Like most flavors of police reform, these measures presume that the police officers who kill do so only because they simply don’t know what else to do, because they haven’t been trained to do anything else. It presumes that they won’t use a chokehold if they are told to not use chokeholds. It presumes that if we just tell police officers “Hey, stop murdering people who are no kind of actual threat to you,” they will stop doing that. It assumes a certain amount of good faith that is not necessarily applicable to the kinds of police officers who kill people.
You know what the number one “deterrent” is to people committing crimes? It’s not long sentences, it’s not harsh prison conditions, it is certainty that they will be caught. This also applies to police officers in a systemically racist society who shoot or kill people to death.
If these officers didn’t know that what they are doing is wrong in these situations, they would also do them when dealing with rich white people. They’d act the same way when television cameras are rolling. They don’t. If this were the only way they knew to handle these situations, if all they needed was better training and more funding, they would never bring White mass murderers in alive. They do. Quite often, in fact. When was the last time police beat a mass murderer to death?
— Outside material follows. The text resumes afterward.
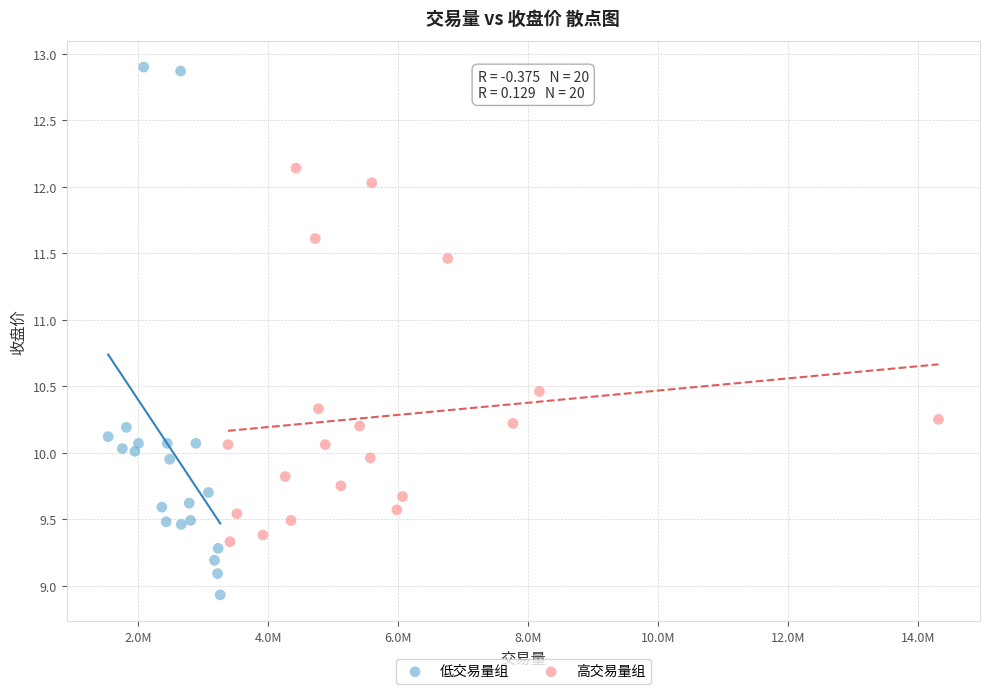

Which series has the largest Y range (max minus min)?

低交易量组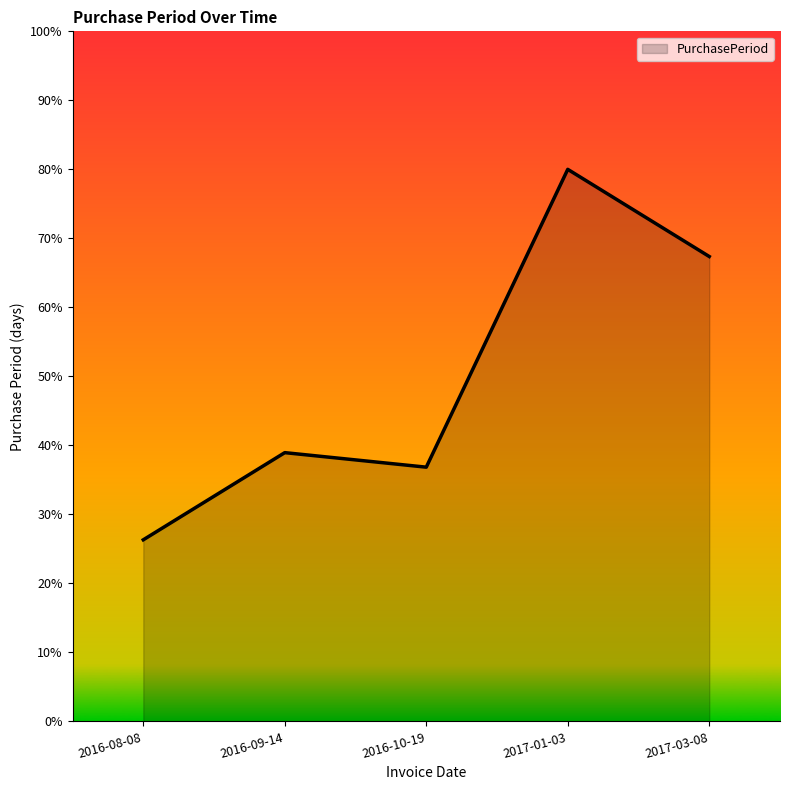

How many lines are shown in the chart?

1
Or a serial killer?
They know it’s wrong, they do it anyway, because they think they won’t get caught. They do it because power corrupts.
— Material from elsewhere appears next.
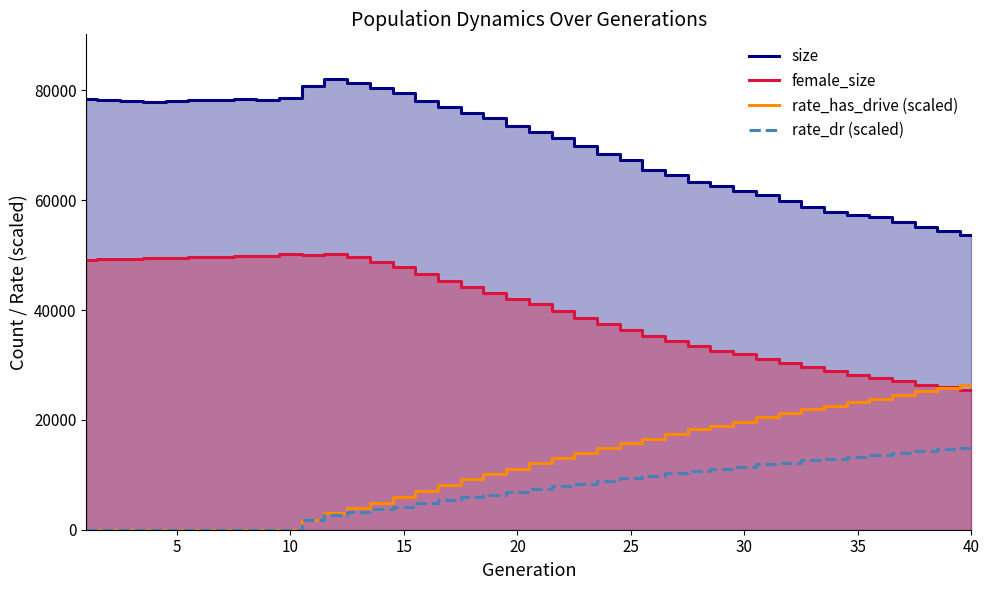

How many times do female_size and rate_has_drive (scaled) cross each other?

1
And because power attracts those who would abuse it.
Likewise, I think many of the rich and powerful people who advocate for “reform” already know that it won’t work, at least for the change wanted by the general public. They don’t want that change. I think that they want the police to keep the people in line, regardless of what the people want. There’s a paranoid part of me that worries that this continued ramp-up of police and the military isn’t actually about current conditions, but rather about future conditions, as the planet warms and capitalism continues to grind the masses into the dirt.
That’s why I’ve been convinced that the change we need has to come from us. We need to organize and build collective power, because the systems in place are designed to resist this kind of change no matter the cost. As with climate change, even if we don’t have a perfect solution, we sure as hell know how we could make things better, and yet “we” (the people in power) refuse to do it. All we have is us.